De nos jours il y a une égalité théorique, mais les classes moyennes noires s’efforcent de mettre leurs enfants dans les écoles des quartiers blancs. Déplacement et stratégies résidentielles. Il existe aussi un système éducatif privé important.
Contestation sur les livres d’histoire où des points de vue différents s’affrontent.
Encore peu de noirs dans les domaines scientifiques. Après 3 ans d’études supérieures on accède à un bon poste si on est noir.
Mais Affirmative Action ou discrimination positive. On ironise sur les fonctionnaires AA jugés incompétents.
La situation des Blancs
Maintenant 8,7% de la population totale. Soit moins que les « coloured ». Il semble que l’émigration, qui intéresse surtout les Anglophones et moins les Afrikaners soit maintenant presque arrêtée.
Les Afrikaners étaient à l’origine de l’apartheid qui avait pour but principal de protéger leurs terres, de leur assurer le plein emploi et un niveau de vie correct. Ce sont les grands perdants de l’abolition de ce système.

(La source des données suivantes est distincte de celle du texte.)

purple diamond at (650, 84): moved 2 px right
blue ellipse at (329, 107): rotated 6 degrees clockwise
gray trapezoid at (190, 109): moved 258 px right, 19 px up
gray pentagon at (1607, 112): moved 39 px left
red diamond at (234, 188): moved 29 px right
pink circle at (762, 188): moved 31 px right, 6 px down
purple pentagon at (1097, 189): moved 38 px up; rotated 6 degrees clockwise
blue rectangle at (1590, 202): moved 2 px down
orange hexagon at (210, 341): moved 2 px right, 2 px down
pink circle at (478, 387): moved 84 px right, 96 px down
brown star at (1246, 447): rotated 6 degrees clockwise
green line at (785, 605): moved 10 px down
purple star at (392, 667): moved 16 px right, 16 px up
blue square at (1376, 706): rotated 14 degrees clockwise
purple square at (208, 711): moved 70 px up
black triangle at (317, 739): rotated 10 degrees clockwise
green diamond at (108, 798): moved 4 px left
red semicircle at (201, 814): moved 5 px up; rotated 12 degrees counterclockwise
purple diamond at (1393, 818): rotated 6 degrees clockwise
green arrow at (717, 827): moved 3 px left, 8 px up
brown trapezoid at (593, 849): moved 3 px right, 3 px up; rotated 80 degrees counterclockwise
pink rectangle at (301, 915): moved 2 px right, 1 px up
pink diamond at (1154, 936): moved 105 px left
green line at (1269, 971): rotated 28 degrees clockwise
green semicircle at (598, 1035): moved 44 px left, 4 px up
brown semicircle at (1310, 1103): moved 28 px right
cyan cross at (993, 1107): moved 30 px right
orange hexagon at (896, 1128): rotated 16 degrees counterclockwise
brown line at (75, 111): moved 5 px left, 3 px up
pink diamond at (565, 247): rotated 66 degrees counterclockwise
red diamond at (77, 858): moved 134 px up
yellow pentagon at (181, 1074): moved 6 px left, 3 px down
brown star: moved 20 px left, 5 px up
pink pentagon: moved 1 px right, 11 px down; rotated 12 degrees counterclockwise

Une question sur le métissage permet de rappeler que jusqu’en 1927, les relations sexuelles entre races différentes étaient interdites et que les couples mixtes devaient quitter le pays.
Situation économique
Avec le retour de l’Afrique du Sud dans les instances internationales et son statut de puissance émergeante, peut-on parler de l’éveil « d’un lion africain répondant au tigre asiatique ?
L’agriculture permet l’autosuffisance alimentaire et assure des exportations (maïs, vin etc.) Mais elle est entre les mains des Blancs. C’est la raison essentielle de la mise en attente de la réforme agraire.
Depuis 2008, la crise économique n’épargne pas l’Afrique du Sud, mais beaucoup de pays sont dans ce cas. Cependant on peut pointer un disfonctionnement majeur : les coupures d’électricité à répétition qui alimentent les inquiétudes de tout un chacun.
Aspects sociaux
Une loi récente décide des sujets qu’il ne faut pas aborder dans les médias, est-ce dramatique ? Le pays dispose de journaux d’investigation et partout on peut recevoir, par satellite les émissions des TV des pays voisins.
Le sida est rapidement évoqué puisqu’il constitue un facteur puissant de baisse de l’espérance de vie. On peut aussi relier cette question à celle de la liberté de la presse en évoquant la caricature de Zapiro, puisée dans les journaux sud-africains, qui représente Jacob Zuma la tête surmontée d’une pomme de douche en référence à ses propos lors du procès où il était poursuivi pour viol l’ procès s’est achevé par son acquittement.
Décembre 2013
Notes de Michel Sivignon, complétées par celles de Maryse Verfaillie.
Elles ont été relues par Philippe Gervais-Lambony
Professeur de Géographie, IUF, UMR LA VUE
Vice-président en charge de la Recherche
Université de Paris Ouest Nanterre La Défense
Au moment même où nous achevons d’écrire ces lignes, nous apprenons le décès de Nelson Mandela, le 5 décembre 2013.
L’Afrique du Sud et le monde perdent une figure majeure de la lutte pour les droits de l’homme.
Hommage, tristesse mais aussi, parce qu’il l’aurait souhaité, espoir.